Records supplied section start

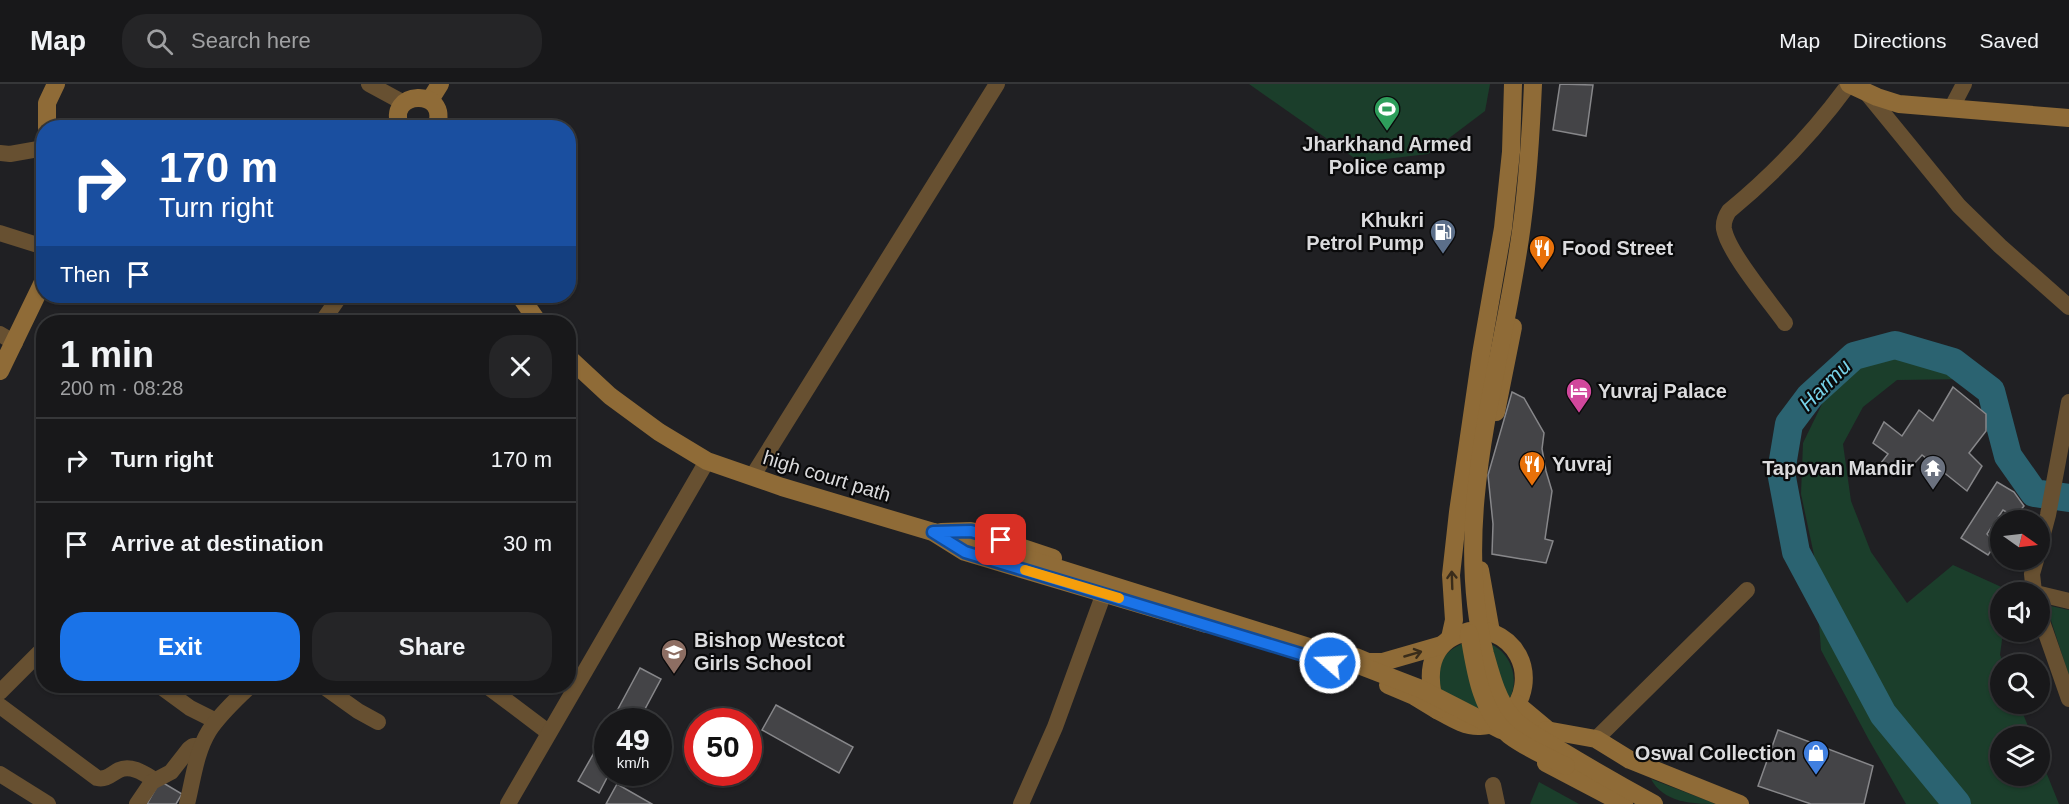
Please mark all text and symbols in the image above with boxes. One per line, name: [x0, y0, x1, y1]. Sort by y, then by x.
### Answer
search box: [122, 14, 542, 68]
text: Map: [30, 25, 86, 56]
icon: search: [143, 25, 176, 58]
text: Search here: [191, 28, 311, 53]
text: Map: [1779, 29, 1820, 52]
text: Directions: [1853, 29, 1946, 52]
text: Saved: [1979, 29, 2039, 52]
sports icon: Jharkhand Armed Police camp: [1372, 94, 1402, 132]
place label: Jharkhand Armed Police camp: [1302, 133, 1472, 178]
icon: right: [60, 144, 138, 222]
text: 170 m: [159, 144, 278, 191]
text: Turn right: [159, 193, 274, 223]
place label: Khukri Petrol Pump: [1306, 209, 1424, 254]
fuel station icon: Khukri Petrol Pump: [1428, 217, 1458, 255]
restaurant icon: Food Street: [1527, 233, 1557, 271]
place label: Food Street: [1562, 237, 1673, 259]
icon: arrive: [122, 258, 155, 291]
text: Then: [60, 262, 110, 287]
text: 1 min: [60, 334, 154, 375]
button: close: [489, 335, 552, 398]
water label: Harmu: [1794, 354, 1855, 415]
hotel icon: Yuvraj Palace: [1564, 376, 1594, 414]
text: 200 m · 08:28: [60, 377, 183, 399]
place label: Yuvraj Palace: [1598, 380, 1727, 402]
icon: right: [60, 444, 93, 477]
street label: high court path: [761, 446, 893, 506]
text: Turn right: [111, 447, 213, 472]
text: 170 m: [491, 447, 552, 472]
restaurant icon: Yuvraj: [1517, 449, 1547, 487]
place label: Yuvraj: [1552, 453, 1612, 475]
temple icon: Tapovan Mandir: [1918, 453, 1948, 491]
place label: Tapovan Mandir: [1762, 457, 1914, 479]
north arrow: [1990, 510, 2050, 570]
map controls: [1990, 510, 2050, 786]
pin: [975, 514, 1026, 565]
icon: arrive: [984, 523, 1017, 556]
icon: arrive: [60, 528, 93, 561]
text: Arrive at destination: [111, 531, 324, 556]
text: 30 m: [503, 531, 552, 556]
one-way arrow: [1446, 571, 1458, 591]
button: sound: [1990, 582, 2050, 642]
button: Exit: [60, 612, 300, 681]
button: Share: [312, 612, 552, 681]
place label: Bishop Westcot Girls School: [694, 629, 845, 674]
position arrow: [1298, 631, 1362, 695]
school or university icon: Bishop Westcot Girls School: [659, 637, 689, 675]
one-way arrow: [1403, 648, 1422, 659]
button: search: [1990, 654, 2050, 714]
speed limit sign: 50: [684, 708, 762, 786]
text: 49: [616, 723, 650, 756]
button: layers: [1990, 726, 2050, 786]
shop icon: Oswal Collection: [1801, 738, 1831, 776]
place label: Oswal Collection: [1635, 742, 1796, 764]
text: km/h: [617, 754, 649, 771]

Records supplied section end

▶ **Try it**
The records above need to be printed in full and exactly, without any of the pictures.

▶ **Solution to this problem**
Please mark all text and symbols in the image above with boxes. One per line, name: [x0, y0, x1, y1]. Sort by y, then by x.
### Answer
search box: [122, 14, 542, 68]
text: Map: [30, 25, 86, 56]
icon: search: [143, 25, 176, 58]
text: Search here: [191, 28, 311, 53]
text: Map: [1779, 29, 1820, 52]
text: Directions: [1853, 29, 1946, 52]
text: Saved: [1979, 29, 2039, 52]
sports icon: Jharkhand Armed Police camp: [1372, 94, 1402, 132]
place label: Jharkhand Armed Police camp: [1302, 133, 1472, 178]
icon: right: [60, 144, 138, 222]
text: 170 m: [159, 144, 278, 191]
text: Turn right: [159, 193, 274, 223]
place label: Khukri Petrol Pump: [1306, 209, 1424, 254]
fuel station icon: Khukri Petrol Pump: [1428, 217, 1458, 255]
restaurant icon: Food Street: [1527, 233, 1557, 271]
place label: Food Street: [1562, 237, 1673, 259]
icon: arrive: [122, 258, 155, 291]
text: Then: [60, 262, 110, 287]
text: 1 min: [60, 334, 154, 375]
button: close: [489, 335, 552, 398]
water label: Harmu: [1794, 354, 1855, 415]
hotel icon: Yuvraj Palace: [1564, 376, 1594, 414]
text: 200 m · 08:28: [60, 377, 183, 399]
place label: Yuvraj Palace: [1598, 380, 1727, 402]
icon: right: [60, 444, 93, 477]
street label: high court path: [761, 446, 893, 506]
text: Turn right: [111, 447, 213, 472]
text: 170 m: [491, 447, 552, 472]
restaurant icon: Yuvraj: [1517, 449, 1547, 487]
place label: Yuvraj: [1552, 453, 1612, 475]
temple icon: Tapovan Mandir: [1918, 453, 1948, 491]
place label: Tapovan Mandir: [1762, 457, 1914, 479]
north arrow: [1990, 510, 2050, 570]
map controls: [1990, 510, 2050, 786]
pin: [975, 514, 1026, 565]
icon: arrive: [984, 523, 1017, 556]
icon: arrive: [60, 528, 93, 561]
text: Arrive at destination: [111, 531, 324, 556]
text: 30 m: [503, 531, 552, 556]
one-way arrow: [1446, 571, 1458, 591]
button: sound: [1990, 582, 2050, 642]
button: Exit: [60, 612, 300, 681]
button: Share: [312, 612, 552, 681]
place label: Bishop Westcot Girls School: [694, 629, 845, 674]
position arrow: [1298, 631, 1362, 695]
school or university icon: Bishop Westcot Girls School: [659, 637, 689, 675]
one-way arrow: [1403, 648, 1422, 659]
button: search: [1990, 654, 2050, 714]
speed limit sign: 50: [684, 708, 762, 786]
text: 49: [616, 723, 650, 756]
button: layers: [1990, 726, 2050, 786]
shop icon: Oswal Collection: [1801, 738, 1831, 776]
place label: Oswal Collection: [1635, 742, 1796, 764]
text: km/h: [617, 754, 649, 771]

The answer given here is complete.